By the eighteenth century, the mood began to change. Scientific exploration slowly replaced conquest. Explorers became more interested in mapping rivers, studying plants, and understanding cultures. Gradually, El Dorado disappeared from serious geography. Lake Parime vanished from maps. The golden city became a story rather than a destination.


Then, in the twentieth century, archaeologists made a crucial discovery.


They confirmed that the Muisca ritual at Lake Guatavita was real. Gold objects had indeed been thrown into the lake. Some were even recovered during attempts to drain it. This discovery revealed the truth behind the legend.


There was never a city of gold.


There was a ceremony. A belief. A spiritual tradition misunderstood by outsiders who saw only wealth where there was meaning.

✏ Conquest 征服,占领

✏ Disappeared from

✏ Vanished

✏ Archaeologist 考古学家

✏ Crucial discovery 重要发现

✏ Drain 排干(湖水)


So why did El Dorado survive for so long?


It’s pretty simple. Because it offered something irresistible. It promised instant success in a dangerous world. It turned suffering into sacrifice and failure into temporary delay. As long as El Dorado remained unfound, hope remained alive.


In modern language, “El Dorado” has become a metaphor. It represents impossible dreams, false promises, and the danger of believing too strongly in what we want to be true.
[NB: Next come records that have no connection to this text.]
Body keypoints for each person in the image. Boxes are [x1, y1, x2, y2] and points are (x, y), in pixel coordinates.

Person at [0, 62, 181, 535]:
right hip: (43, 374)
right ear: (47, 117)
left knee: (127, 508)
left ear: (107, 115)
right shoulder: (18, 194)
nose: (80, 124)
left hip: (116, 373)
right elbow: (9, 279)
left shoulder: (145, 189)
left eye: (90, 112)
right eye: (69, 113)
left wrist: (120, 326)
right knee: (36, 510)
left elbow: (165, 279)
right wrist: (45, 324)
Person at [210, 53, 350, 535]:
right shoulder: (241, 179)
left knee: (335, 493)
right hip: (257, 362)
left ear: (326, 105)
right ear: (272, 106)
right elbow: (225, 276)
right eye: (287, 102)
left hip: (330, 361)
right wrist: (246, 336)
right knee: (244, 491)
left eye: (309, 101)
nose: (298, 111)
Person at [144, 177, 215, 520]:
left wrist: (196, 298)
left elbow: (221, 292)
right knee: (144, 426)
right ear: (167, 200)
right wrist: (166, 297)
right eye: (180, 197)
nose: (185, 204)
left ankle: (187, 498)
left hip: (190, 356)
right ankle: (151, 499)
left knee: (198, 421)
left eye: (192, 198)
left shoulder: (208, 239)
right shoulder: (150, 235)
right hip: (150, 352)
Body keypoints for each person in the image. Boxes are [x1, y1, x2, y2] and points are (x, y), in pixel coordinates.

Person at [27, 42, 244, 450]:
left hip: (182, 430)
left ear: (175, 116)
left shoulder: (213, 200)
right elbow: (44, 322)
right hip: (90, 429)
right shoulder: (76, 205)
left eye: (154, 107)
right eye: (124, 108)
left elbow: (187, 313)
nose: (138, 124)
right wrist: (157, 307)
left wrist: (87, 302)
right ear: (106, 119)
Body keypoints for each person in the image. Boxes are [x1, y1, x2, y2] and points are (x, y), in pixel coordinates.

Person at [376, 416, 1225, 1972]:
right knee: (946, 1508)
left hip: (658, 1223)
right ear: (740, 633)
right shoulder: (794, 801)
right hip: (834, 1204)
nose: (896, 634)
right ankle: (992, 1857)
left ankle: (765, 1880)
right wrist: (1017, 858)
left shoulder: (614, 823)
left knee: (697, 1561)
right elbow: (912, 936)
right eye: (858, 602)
Historians today agree: El Dorado as a golden city never existed. But the legend itself changed history. It reshaped maps, destroyed lives, and revealed something uncomfortable about human nature.


The true mystery of El Dorado is not where it was hidden, but why so many people were willing to die searching for it.


Perhaps as an idea, El Dorado was never meant to be found. Perhaps it exists as a warning — a reminder that the most dangerous journeys are often driven not by truth, but by desire.

✏ Irresistible 无法抵抗的(诱惑太大)

✏ Instant success 短时间内取得的成功

✏ Metaphor 暗喻

✏ Human nature 人性

✏ Desire 欲望


And in that sense, El Dorado is not lost at all.


It lives wherever humans chase shining dreams into dark places, convinced that just a little further ahead, gold is waiting.

黄金国的谜团,从来无关藏匿的方位,而在于人心无尽的欲望。


它从不是雨林中真实存在的黄金城邦,只是世人执念幻化的虚妄美梦。数百年来,无数人为这场追逐葬身荒野,却始终有人奔赴这场冒险。


它从未真正消逝,永远蛰伏在人性深处,诱惑着世人奔赴未知险境,追寻那近在咫尺、却永不可及的璀璨虚妄。